Records provided:
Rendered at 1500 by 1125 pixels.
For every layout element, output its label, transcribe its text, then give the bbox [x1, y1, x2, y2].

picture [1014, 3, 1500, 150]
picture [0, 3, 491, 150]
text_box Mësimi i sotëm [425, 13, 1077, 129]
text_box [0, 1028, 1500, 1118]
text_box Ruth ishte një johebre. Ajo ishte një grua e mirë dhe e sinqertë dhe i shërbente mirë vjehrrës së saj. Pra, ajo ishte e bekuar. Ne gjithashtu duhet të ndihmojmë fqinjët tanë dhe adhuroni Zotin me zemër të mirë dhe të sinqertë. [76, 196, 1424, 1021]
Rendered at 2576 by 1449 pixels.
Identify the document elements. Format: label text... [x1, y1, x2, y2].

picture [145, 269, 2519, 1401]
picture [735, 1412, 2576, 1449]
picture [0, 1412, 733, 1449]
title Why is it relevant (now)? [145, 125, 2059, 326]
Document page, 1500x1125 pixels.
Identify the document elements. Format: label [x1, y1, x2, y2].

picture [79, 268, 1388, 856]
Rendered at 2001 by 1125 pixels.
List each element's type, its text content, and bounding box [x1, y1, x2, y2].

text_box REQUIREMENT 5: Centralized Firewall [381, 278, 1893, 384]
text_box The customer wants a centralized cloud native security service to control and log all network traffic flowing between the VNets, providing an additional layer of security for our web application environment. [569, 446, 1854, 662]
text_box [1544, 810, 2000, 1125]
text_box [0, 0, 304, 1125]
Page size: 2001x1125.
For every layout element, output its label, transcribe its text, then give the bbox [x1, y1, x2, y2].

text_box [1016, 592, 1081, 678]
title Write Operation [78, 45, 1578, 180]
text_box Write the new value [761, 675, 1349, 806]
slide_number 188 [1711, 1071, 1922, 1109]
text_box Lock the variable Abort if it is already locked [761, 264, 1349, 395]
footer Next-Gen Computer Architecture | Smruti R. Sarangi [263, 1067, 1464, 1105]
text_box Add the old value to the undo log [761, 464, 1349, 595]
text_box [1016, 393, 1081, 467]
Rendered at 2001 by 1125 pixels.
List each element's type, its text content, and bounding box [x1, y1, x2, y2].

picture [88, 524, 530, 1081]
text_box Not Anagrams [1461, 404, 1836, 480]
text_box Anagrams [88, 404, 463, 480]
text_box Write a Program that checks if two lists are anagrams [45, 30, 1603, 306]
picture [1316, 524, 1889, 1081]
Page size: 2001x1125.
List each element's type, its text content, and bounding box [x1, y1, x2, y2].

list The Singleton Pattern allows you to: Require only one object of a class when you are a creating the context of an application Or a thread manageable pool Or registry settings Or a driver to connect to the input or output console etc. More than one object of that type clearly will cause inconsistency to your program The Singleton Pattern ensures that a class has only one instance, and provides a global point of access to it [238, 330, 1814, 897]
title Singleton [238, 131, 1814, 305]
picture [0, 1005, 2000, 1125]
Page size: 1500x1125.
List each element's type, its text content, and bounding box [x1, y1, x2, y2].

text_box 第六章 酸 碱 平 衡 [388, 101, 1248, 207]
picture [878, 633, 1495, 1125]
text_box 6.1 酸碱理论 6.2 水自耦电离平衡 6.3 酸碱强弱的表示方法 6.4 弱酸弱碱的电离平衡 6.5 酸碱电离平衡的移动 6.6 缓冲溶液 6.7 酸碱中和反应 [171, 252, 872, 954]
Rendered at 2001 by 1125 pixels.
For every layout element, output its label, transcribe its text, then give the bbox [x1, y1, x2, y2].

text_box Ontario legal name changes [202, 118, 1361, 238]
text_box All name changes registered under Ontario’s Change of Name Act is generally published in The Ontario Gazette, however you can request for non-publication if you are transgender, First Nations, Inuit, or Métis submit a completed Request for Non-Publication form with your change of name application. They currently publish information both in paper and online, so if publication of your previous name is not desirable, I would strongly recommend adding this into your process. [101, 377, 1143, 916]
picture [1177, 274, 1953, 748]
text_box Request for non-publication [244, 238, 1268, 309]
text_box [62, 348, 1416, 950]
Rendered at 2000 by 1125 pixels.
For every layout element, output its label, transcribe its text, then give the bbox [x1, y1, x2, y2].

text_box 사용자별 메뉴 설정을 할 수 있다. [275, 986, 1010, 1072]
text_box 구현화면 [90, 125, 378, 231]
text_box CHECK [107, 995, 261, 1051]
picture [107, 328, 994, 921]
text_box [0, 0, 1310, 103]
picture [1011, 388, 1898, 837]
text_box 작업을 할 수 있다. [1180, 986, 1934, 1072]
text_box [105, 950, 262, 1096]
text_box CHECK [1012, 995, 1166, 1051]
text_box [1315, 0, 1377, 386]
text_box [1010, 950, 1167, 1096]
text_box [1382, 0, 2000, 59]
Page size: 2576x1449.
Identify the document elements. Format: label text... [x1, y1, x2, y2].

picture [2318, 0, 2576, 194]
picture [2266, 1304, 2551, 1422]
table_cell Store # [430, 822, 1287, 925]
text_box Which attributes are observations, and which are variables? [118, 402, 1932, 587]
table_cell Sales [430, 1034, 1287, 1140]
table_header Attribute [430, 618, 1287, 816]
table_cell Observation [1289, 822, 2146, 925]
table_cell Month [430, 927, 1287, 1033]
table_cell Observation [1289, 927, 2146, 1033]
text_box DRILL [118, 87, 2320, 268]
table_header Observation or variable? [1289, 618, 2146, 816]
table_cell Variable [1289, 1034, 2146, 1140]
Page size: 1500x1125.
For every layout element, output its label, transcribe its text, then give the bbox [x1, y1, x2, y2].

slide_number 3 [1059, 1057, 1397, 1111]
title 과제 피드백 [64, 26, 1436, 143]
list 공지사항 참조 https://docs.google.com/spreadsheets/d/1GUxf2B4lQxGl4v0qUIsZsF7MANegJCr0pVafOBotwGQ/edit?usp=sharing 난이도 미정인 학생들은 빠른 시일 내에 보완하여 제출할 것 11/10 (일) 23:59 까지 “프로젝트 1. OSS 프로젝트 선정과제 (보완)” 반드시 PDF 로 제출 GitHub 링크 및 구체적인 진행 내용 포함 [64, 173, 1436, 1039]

Task requirements:
The records above must be repeated exactly, every one of them.

Output for this task:
Rendered at 1500 by 1125 pixels.
For every layout element, output its label, transcribe its text, then give the bbox [x1, y1, x2, y2].

picture [1014, 3, 1500, 150]
picture [0, 3, 491, 150]
text_box Mësimi i sotëm [425, 13, 1077, 129]
text_box [0, 1028, 1500, 1118]
text_box Ruth ishte një johebre. Ajo ishte një grua e mirë dhe e sinqertë dhe i shërbente mirë vjehrrës së saj. Pra, ajo ishte e bekuar. Ne gjithashtu duhet të ndihmojmë fqinjët tanë dhe adhuroni Zotin me zemër të mirë dhe të sinqertë. [76, 196, 1424, 1021]
Rendered at 2576 by 1449 pixels.
Identify the document elements. Format: label text... [x1, y1, x2, y2].

picture [145, 269, 2519, 1401]
picture [735, 1412, 2576, 1449]
picture [0, 1412, 733, 1449]
title Why is it relevant (now)? [145, 125, 2059, 326]
Document page, 1500x1125 pixels.
Identify the document elements. Format: label [x1, y1, x2, y2].

picture [79, 268, 1388, 856]
Rendered at 2001 by 1125 pixels.
List each element's type, its text content, and bounding box [x1, y1, x2, y2].

text_box REQUIREMENT 5: Centralized Firewall [381, 278, 1893, 384]
text_box The customer wants a centralized cloud native security service to control and log all network traffic flowing between the VNets, providing an additional layer of security for our web application environment. [569, 446, 1854, 662]
text_box [1544, 810, 2000, 1125]
text_box [0, 0, 304, 1125]
Page size: 2001x1125.
For every layout element, output its label, transcribe its text, then give the bbox [x1, y1, x2, y2].

text_box [1016, 592, 1081, 678]
title Write Operation [78, 45, 1578, 180]
text_box Write the new value [761, 675, 1349, 806]
slide_number 188 [1711, 1071, 1922, 1109]
text_box Lock the variable Abort if it is already locked [761, 264, 1349, 395]
footer Next-Gen Computer Architecture | Smruti R. Sarangi [263, 1067, 1464, 1105]
text_box Add the old value to the undo log [761, 464, 1349, 595]
text_box [1016, 393, 1081, 467]
Rendered at 2001 by 1125 pixels.
List each element's type, its text content, and bounding box [x1, y1, x2, y2].

picture [88, 524, 530, 1081]
text_box Not Anagrams [1461, 404, 1836, 480]
text_box Anagrams [88, 404, 463, 480]
text_box Write a Program that checks if two lists are anagrams [45, 30, 1603, 306]
picture [1316, 524, 1889, 1081]
Page size: 2001x1125.
List each element's type, its text content, and bounding box [x1, y1, x2, y2].

list The Singleton Pattern allows you to: Require only one object of a class when you are a creating the context of an application Or a thread manageable pool Or registry settings Or a driver to connect to the input or output console etc. More than one object of that type clearly will cause inconsistency to your program The Singleton Pattern ensures that a class has only one instance, and provides a global point of access to it [238, 330, 1814, 897]
title Singleton [238, 131, 1814, 305]
picture [0, 1005, 2000, 1125]
Page size: 1500x1125.
List each element's type, its text content, and bounding box [x1, y1, x2, y2].

text_box 第六章 酸 碱 平 衡 [388, 101, 1248, 207]
picture [878, 633, 1495, 1125]
text_box 6.1 酸碱理论 6.2 水自耦电离平衡 6.3 酸碱强弱的表示方法 6.4 弱酸弱碱的电离平衡 6.5 酸碱电离平衡的移动 6.6 缓冲溶液 6.7 酸碱中和反应 [171, 252, 872, 954]
Rendered at 2001 by 1125 pixels.
For every layout element, output its label, transcribe its text, then give the bbox [x1, y1, x2, y2].

text_box Ontario legal name changes [202, 118, 1361, 238]
text_box All name changes registered under Ontario’s Change of Name Act is generally published in The Ontario Gazette, however you can request for non-publication if you are transgender, First Nations, Inuit, or Métis submit a completed Request for Non-Publication form with your change of name application. They currently publish information both in paper and online, so if publication of your previous name is not desirable, I would strongly recommend adding this into your process. [101, 377, 1143, 916]
picture [1177, 274, 1953, 748]
text_box Request for non-publication [244, 238, 1268, 309]
text_box [62, 348, 1416, 950]
Rendered at 2000 by 1125 pixels.
For every layout element, output its label, transcribe its text, then give the bbox [x1, y1, x2, y2].

text_box 사용자별 메뉴 설정을 할 수 있다. [275, 986, 1010, 1072]
text_box 구현화면 [90, 125, 378, 231]
text_box CHECK [107, 995, 261, 1051]
picture [107, 328, 994, 921]
text_box [0, 0, 1310, 103]
picture [1011, 388, 1898, 837]
text_box 작업을 할 수 있다. [1180, 986, 1934, 1072]
text_box [105, 950, 262, 1096]
text_box CHECK [1012, 995, 1166, 1051]
text_box [1315, 0, 1377, 386]
text_box [1010, 950, 1167, 1096]
text_box [1382, 0, 2000, 59]
Page size: 2576x1449.
Identify the document elements. Format: label text... [x1, y1, x2, y2].

picture [2318, 0, 2576, 194]
picture [2266, 1304, 2551, 1422]
table_cell Store # [430, 822, 1287, 925]
text_box Which attributes are observations, and which are variables? [118, 402, 1932, 587]
table_cell Sales [430, 1034, 1287, 1140]
table_header Attribute [430, 618, 1287, 816]
table_cell Observation [1289, 822, 2146, 925]
table_cell Month [430, 927, 1287, 1033]
table_cell Observation [1289, 927, 2146, 1033]
text_box DRILL [118, 87, 2320, 268]
table_header Observation or variable? [1289, 618, 2146, 816]
table_cell Variable [1289, 1034, 2146, 1140]
Page size: 1500x1125.
For every layout element, output its label, transcribe its text, then give the bbox [x1, y1, x2, y2].

slide_number 3 [1059, 1057, 1397, 1111]
title 과제 피드백 [64, 26, 1436, 143]
list 공지사항 참조 https://docs.google.com/spreadsheets/d/1GUxf2B4lQxGl4v0qUIsZsF7MANegJCr0pVafOBotwGQ/edit?usp=sharing 난이도 미정인 학생들은 빠른 시일 내에 보완하여 제출할 것 11/10 (일) 23:59 까지 “프로젝트 1. OSS 프로젝트 선정과제 (보완)” 반드시 PDF 로 제출 GitHub 링크 및 구체적인 진행 내용 포함 [64, 173, 1436, 1039]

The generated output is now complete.